Fındıklı’dan Cihangir’e yükselen, çoğu merdivenli, lif attıran, ciğer patlatan, diz titreten yokuş sokaklardan birinin köşesindeyim.
Hatta tam olarak Süheyl Bey Camii’nin kalıntılarının bulunduğu köşede dikilmekteyim. Çıplak ve çirkin bina duvarında patlamış bombaya bakıyorum, hoşuma gidiyor. Bombanın üzerindeki sarı yumruk, patlatan kişinin Berlin’den Kripoe olduğunu söylüyor. Zaten sarı yumruk, aynı zamanda Kripoe’nun adını taşıyan bir flama dalgalandırıyor. Eylemin tarihi 2008.
* * *
Ne bombası? Kripoe kim? Kamerist Gençist Hareket eylem aşamasına mı geçti? “Sarı Yumruk” şifre mi? Hepsini cevaplayacağım, heyecana mahal yok! Graffiti kültüründe “halka açık alanda yapılmış yasal olmayan işlere” genel olarak “bombing/bombalama” deniyor.
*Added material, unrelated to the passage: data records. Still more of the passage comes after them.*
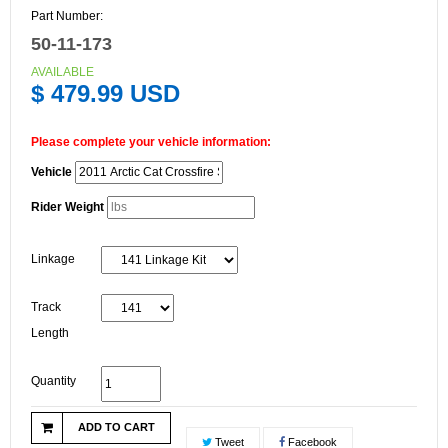
Part Number:
50-11-173
AVAILABLE
$ 479.99 USD
Please complete your vehicle information:
Vehicle
Rider Weight
Linkage
Track
Length
Quantity
ADD TO CART
Tweet
Facebook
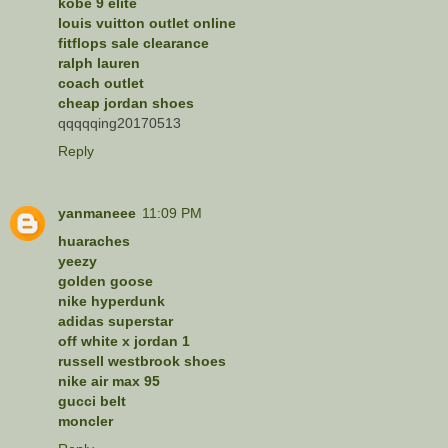
kobe 9 elite
louis vuitton outlet online
fitflops sale clearance
ralph lauren
coach outlet
cheap jordan shoes
qqqqqing20170513
Reply
yanmaneee
11:09 PM
huaraches
yeezy
golden goose
nike hyperdunk
adidas superstar
off white x jordan 1
russell westbrook shoes
nike air max 95
gucci belt
moncler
Nereden öğreniyoruz bunu? Türkiye’de graffiti’nin bir kültür formu olarak yeşermesinde, yerleşmesinde, tanınmasında ve yayılmasında önderlik etmiş olan Tunç “Turbo” Dindaş’ın enfes kitabı “STREET SOUL Graffiti from Turkey”den. Daha önce çıkan “Turkish Graffiti Volume 1” şimdiden kült kitap konumuna yerleşti bile. “Street Soul” memleket sokaklarında yerli/yabancı sanatçılar tarafından yapılan enfes işlerin fotoğraflarından oluşuyor.
* * *
1980’lerde “esprili duvar yazıları” olarak girmişti Türkiye’nin gündemine graffiti. Popüler bir kitap daha sonra çoğu kartpostal sloganı olacak aforizmaların yolunu da açmıştı. Tuvalete “Bunu yazan Tosun” notunu yazan kişi, yerini kara mizahla dirsek teması içinde bulunan başka bir kitleye bıraktı. Ortaköy Meydanı’nı çevreleyen dar sokaklardan birinde sprey boyayla yazılmış “ABD seçimlerinde oy kullanalım. Başkanımızı seçmek bizim de hakkımız” sloganını okuduğumda yıl 1989’du. 1980 sonrasında “pullamalardan”, “anarşik afişlerden” arındırılan ve disiplin altına alınan şehir duvarlarında grafik açıdan da mana içeren graffiti’lerin belirmesi için 1990’ların çoğunu tepelemek gerekti.
* * *
“Turbo” Tunç, “Eskiden boya bile yoktu” diyor ki haklıdır. Graffiti’nin dünyanın her köşesinde evrensel bir sanat/mesaj hattına dönüştüğü süreçte malzemenin çeşitliliği, kalitesi de arttı. Duvarlar giderek patladı, giderek mana kazandı. Deneyim kazanan ve internet sayesinde kimin ne yaptığından anında haberdar olan “tayfa”, İstanbul sokaklarını şenlendirmeye başladı. Şu anda Taksim ve civarını gözlerinize başka bir ayar vererek Modern Sanat Müzesi olarak gezmeniz mümkün, o kadarını söylemiş olayım.
* * *
Sadede gelelim. Graffiti ve genel manada duvar sanatı (özellikle stencil) kalbimi kazanıyor. Duvara tokat atmak kadar anlamlı ve güzel bir dışavurum yöntemi göremiyorum. Turbo Tunç’un kitabı güzel, duvarlar da güzel. Fakat hala diyeceğime gelemedim... Hah! Bundan birkaç ay önce twitter’dan haber saldım, “Benim evin duvarında bira/kahve tokluğuna stencil çalışacak eleman aranıyor” diye. Bir kişi “Duvarı göreyim” dedi, o da uzadı. Teklifim geçerli. İyi stencil’ci aranıyor. Bunun dışında, bombalayın gitsin duvarları!